Seems like a lot of traders emphasize and search for patterns unfolding like a breakout, ascending triangle, wedge, etc. Do professional traders search for similar price action that may have unfolded recently and look for the outcome? For example, if I'm trading e-mini dow futures, I happen to notice a downward trend on the 15 min(4 consecutive bear bars + steep downward trend angle), should I look out for something similar/close as possible to what is unfolding now and see how the price action behaved in the past, which could potentially forecast my current price movement? Basically, In addition to simply identifying a pattern and knowing the probable outcome, I'm assuming we should also check against recent price behavior (past few hours/days) on a similar or "close enough" move? Any insight would be helpful:
I was recently looking at something similar and after running multiple backtests I couldn't really tell that there is a correlation between past prices and the current tape. I saw a correlation between multiple markets where you could run arbitrage systems but it is lost case to look at past prices in order to predict future moves within the same market, imho
It's all I've ever done for the past 35 years. A casual look at any actively traded market should illustrate the point. It's impossible to back test in my opinion. "Just" learn to read the market and then forward test it. I should say that I find no value in the vast majority of patterns in books such as Edwards and Magee. Its not a science its a skill and the market changes. I miss stuff all the time. You will see new behavior emerge and vanish only to re-appear a few days latter. Good Luck!
I mean for me personally I find patterns to be extremely helpful. Both in the sense of repeatable patterns via backtesting and also intra-day sub patterns that emerge. For example on 03/09/22 none of the patterns or the way the market moves really changed for me, however a sub pattern I noticed was how difficult they were making it for shorts to cover(they were locking up all the supply). I started to take advantage of that by waiting for dips and going into a smaller time frame to find a setup / pattern I know and than take it to the long side. When looking back through 20 years of data I do not see the patterns really changing at all... I think one thing people overlook is context. For example: Let's say you identify a long strategy in the 1 minute chart and it works for 2 months. Than all the sudden the next 2 months it fails. A lot of people will say or think "oh well guess I lost that edge or that edge disappeared". While that may be true in some cases, I imagine in a lot of the cases they just failed to identify proper context. Like during that time let's say the Daily chart was in a nice range with an up trend for 2 months. But on the third month the Daily chart put in a sell pattern. While now the Daily chart is in control and with a brand new sell signal, it's going to likely steam roll a lot of 1 minute long strategies and make them lose integrity. The edge is still likely there to trade, however if you don't have great context on larger charts, you may simply think that edges just disappeared forever, which isn't necessarily the case.
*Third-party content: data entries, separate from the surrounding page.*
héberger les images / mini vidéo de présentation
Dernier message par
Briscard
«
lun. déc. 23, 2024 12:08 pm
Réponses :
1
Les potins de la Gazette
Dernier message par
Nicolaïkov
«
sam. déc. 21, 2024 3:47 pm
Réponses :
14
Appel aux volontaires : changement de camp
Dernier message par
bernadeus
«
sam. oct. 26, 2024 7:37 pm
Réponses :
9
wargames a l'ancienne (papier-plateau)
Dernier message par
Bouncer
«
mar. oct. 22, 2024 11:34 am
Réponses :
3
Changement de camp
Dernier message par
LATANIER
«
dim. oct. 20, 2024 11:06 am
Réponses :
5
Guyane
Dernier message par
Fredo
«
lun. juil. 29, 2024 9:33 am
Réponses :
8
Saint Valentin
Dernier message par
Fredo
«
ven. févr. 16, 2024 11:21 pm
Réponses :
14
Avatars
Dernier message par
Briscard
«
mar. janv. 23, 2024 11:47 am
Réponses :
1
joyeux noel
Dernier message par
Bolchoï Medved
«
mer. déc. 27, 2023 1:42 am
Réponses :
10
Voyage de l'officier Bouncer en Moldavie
Sorry if this isn't very well typed out or difficult to understand... just my two cents and experience.
%% YES sja,+ SDOW[short\bear profit dow] is going up, same thing in your pattern.................................... I like also to note SDOW/YTD =30.4%/sdow is also above 50dma+ 200day moving average SO note\ most of the trends are down on SPY+DOW\2022............................. Many profitable traders investors would weight day/week charts more than intraday; even though short term trades only could make better use of hourly charts+ such
-- -- yes I guess your trying to emphasize NOT to miss out or overlook the larger time frames to get better context I agree! Even if i'm trading intra day I look into the daily, not so much the weekly tho.
-- Yeah for sure, the daily and larger time frames are quite important to look into for profitable traders...not to be missed!
It's also important not to lean too heavily on the larger time frame bias(unless you have both a strategy and the account size to properly do it). Maybe obvious to you and it is kind of obvious to me too, still I sometimes fall into that trap. I trade pretty small account sizes right now, but if I see higher time frame like 90% probability it's going to drop I have a tendency to take maybe a sub par short setup, but with smaller account size that can be dangerous, since you're adding likely more risk to your trade, plus you don't have the account size to get a net weighted average position comfortably, like you would if you had a larger account. So important to stay patient and still wait for a solid setup. I've gotten way better at this now though, not so much an issue anymore.
Backtest whatever price pattern you're interested in getting answers about the price pattern. If you don't have any coding skills...then manually backtest the price pattern going back as far as you can on historical charts. wrbtrader
-- I totally agree "So important to stay patient and still wait for a solid setup. "...patience for the high probability setup is key!